I was very used to working independently so the fact that nobody was going to give me any guidance didn't especially bother me. Nobody had given me any guidance while I was the house theorist at the cyclotron at Harvard. So that was fine. But it was also clear to me that I had to retool because I had been working at Harvard on this electron scattering from particles… experiments done by Hofstadter at Stanford, and what was of interest now were the weak interactions - the beta decays and things - because of some work that had been done by Lee and Yang having to do with the non-conservation of parity. And that was the… that was the subject matter that was of interest.

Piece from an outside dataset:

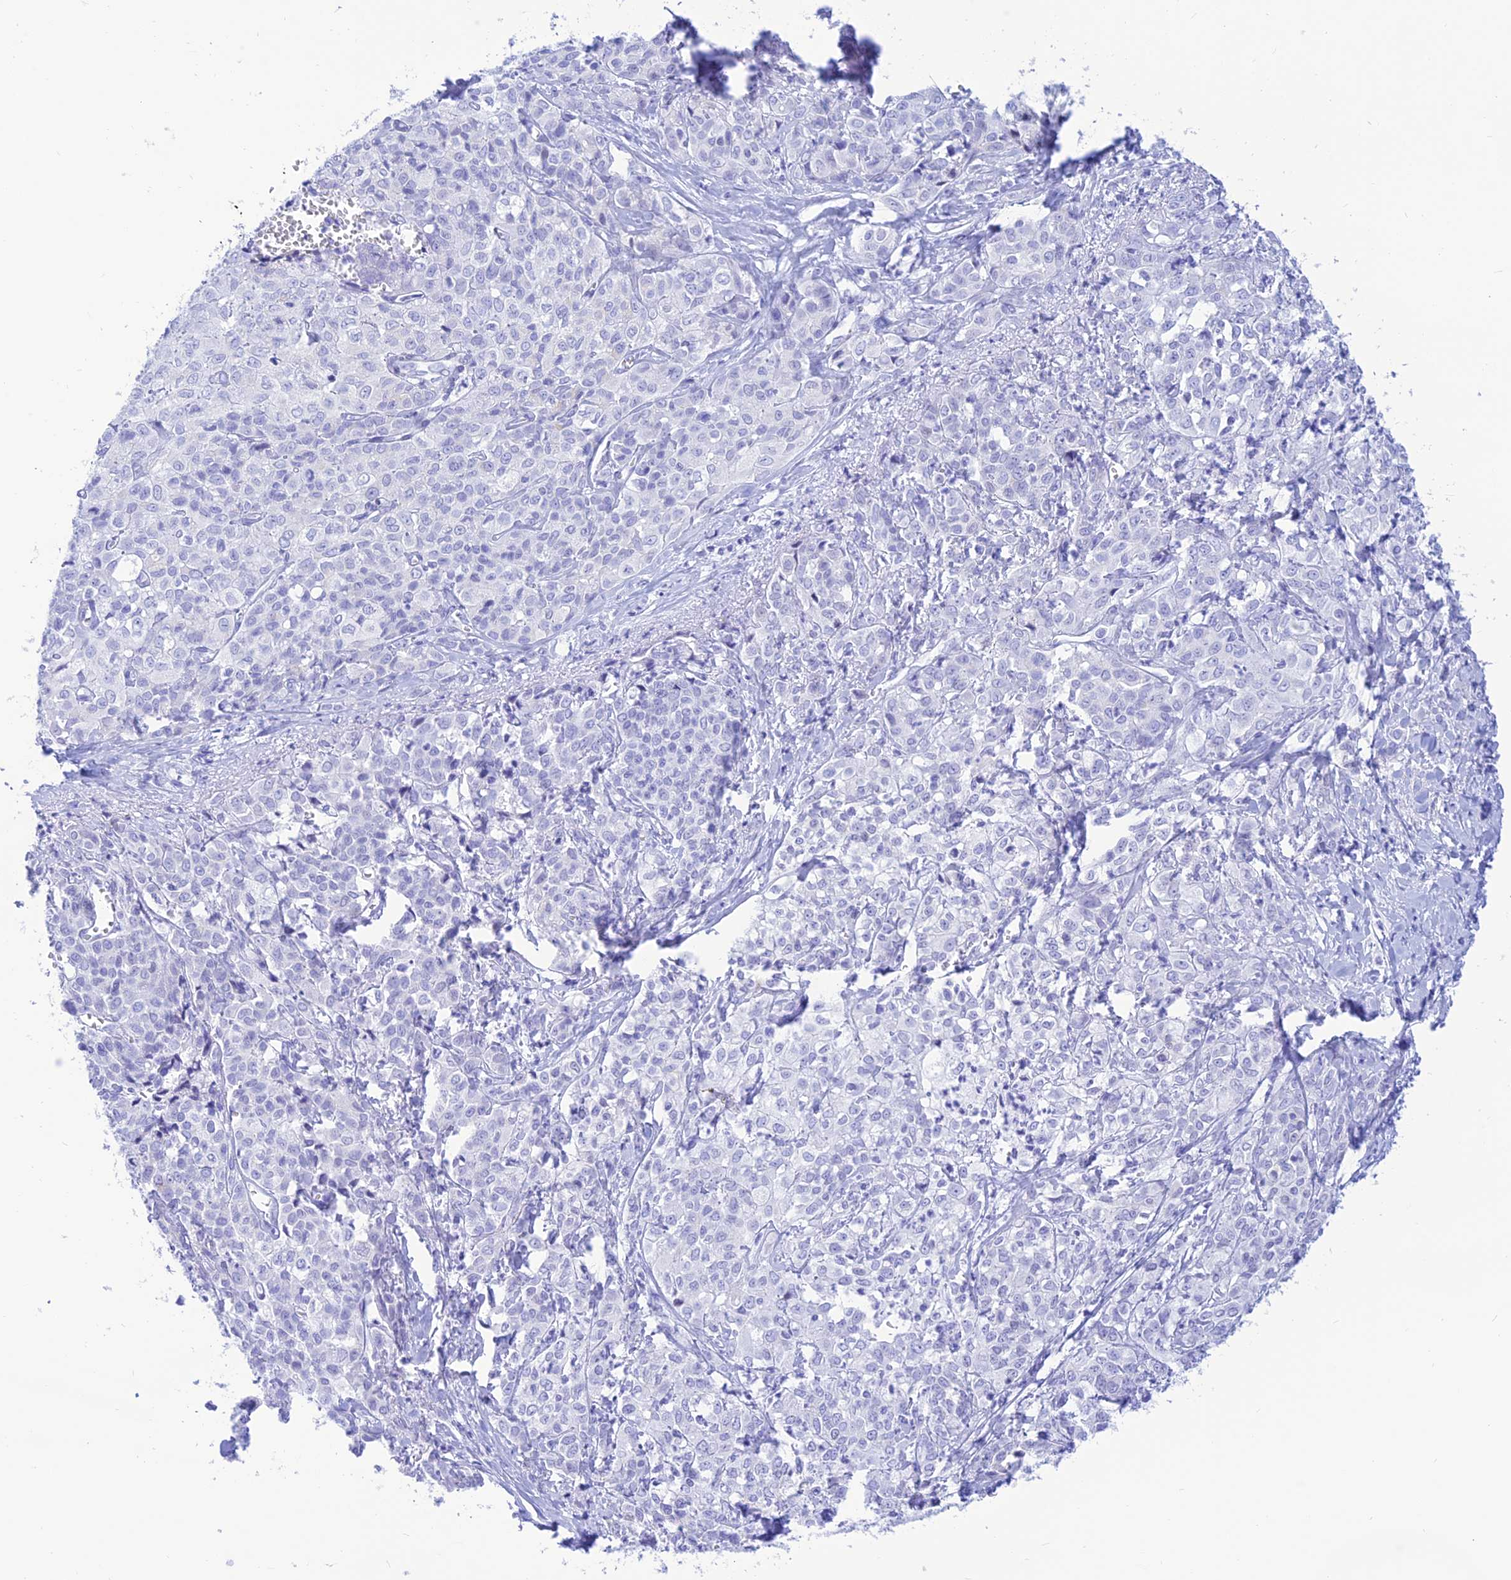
{"staining": {"intensity": "negative", "quantity": "none", "location": "none"}, "tissue": "liver cancer", "cell_type": "Tumor cells", "image_type": "cancer", "snomed": [{"axis": "morphology", "description": "Cholangiocarcinoma"}, {"axis": "topography", "description": "Liver"}], "caption": "Liver cholangiocarcinoma was stained to show a protein in brown. There is no significant staining in tumor cells.", "gene": "PRNP", "patient": {"sex": "female", "age": 77}}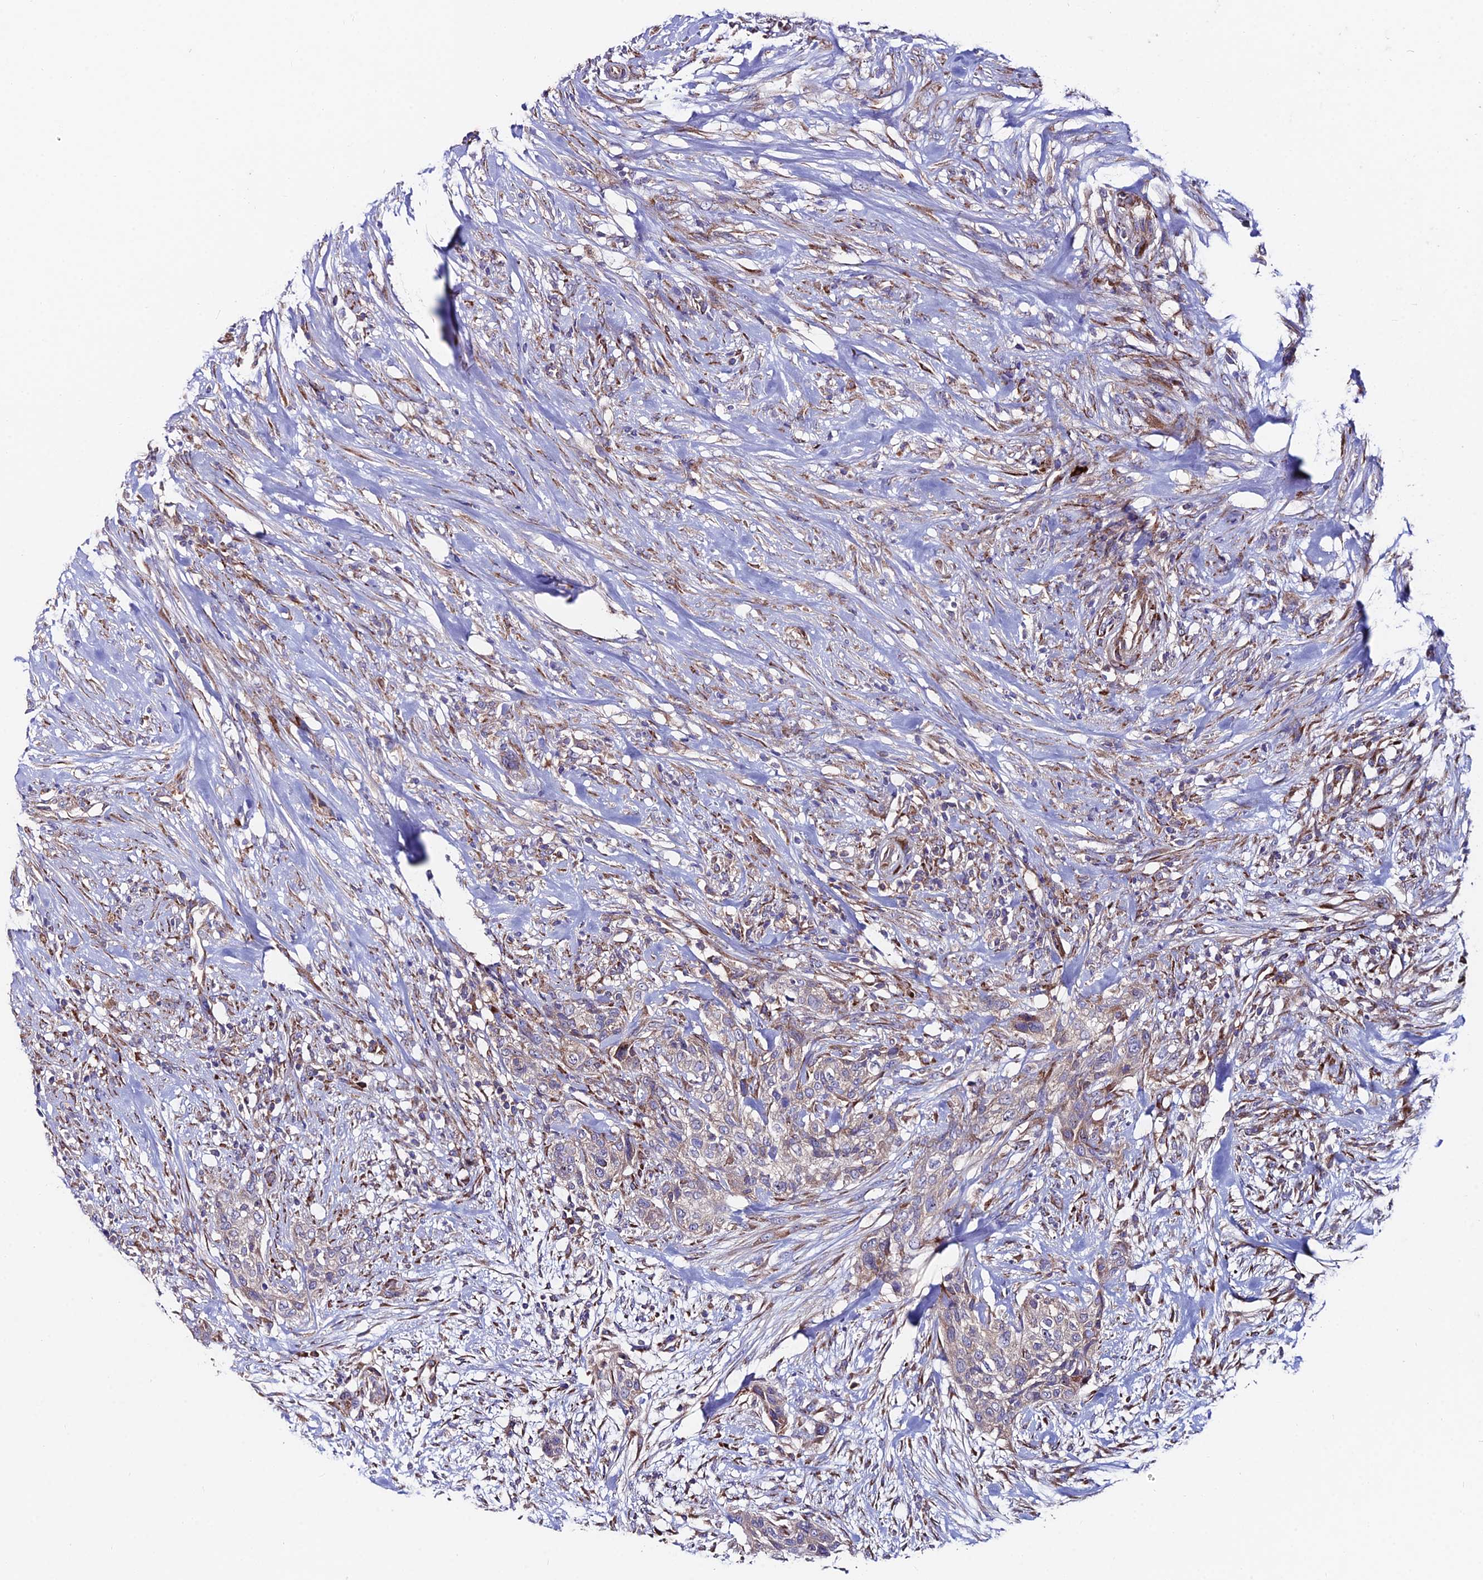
{"staining": {"intensity": "weak", "quantity": "<25%", "location": "cytoplasmic/membranous"}, "tissue": "urothelial cancer", "cell_type": "Tumor cells", "image_type": "cancer", "snomed": [{"axis": "morphology", "description": "Urothelial carcinoma, High grade"}, {"axis": "topography", "description": "Urinary bladder"}], "caption": "Immunohistochemistry of urothelial cancer exhibits no positivity in tumor cells. (DAB IHC with hematoxylin counter stain).", "gene": "EIF3K", "patient": {"sex": "male", "age": 35}}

There was also a small group there very, very high-powered people who, as far as I could see, were trying to kill quantum field theory by forcing it to be rigorous, which it wasn't. Marvellous people. I met… [unclear] Res Jost, who was a Swiss physicist. A very funny character, we became good friends. And I was once coming out of the cafeteria and Jost and Lehmann, who were two of the people… they were called the [sic], the Field Union and they were trying to kill quantum field theory. And they were laughing and laughing, and I said to Jost, 'You're laughing,' Jost said, 'We are laughing, but inside we are very sad,' said Jost to me. I was very fond of Jost.
So I retooled, and I learned... learned about the weak interactions and parity non-conservation, and Lee and Yang were there. They won the Nobel Prize that Fall. We very junior people were not invited to the Nobel Prize celebration. That bothered me slightly but it bothered my office mate terribly. He was an Italian named Morpurgo and he was very upset that he wasn't invited, and he kept saying to me, 'I can feast the Nobel Prize.' But he was not allowed to feast the Nobel Prize.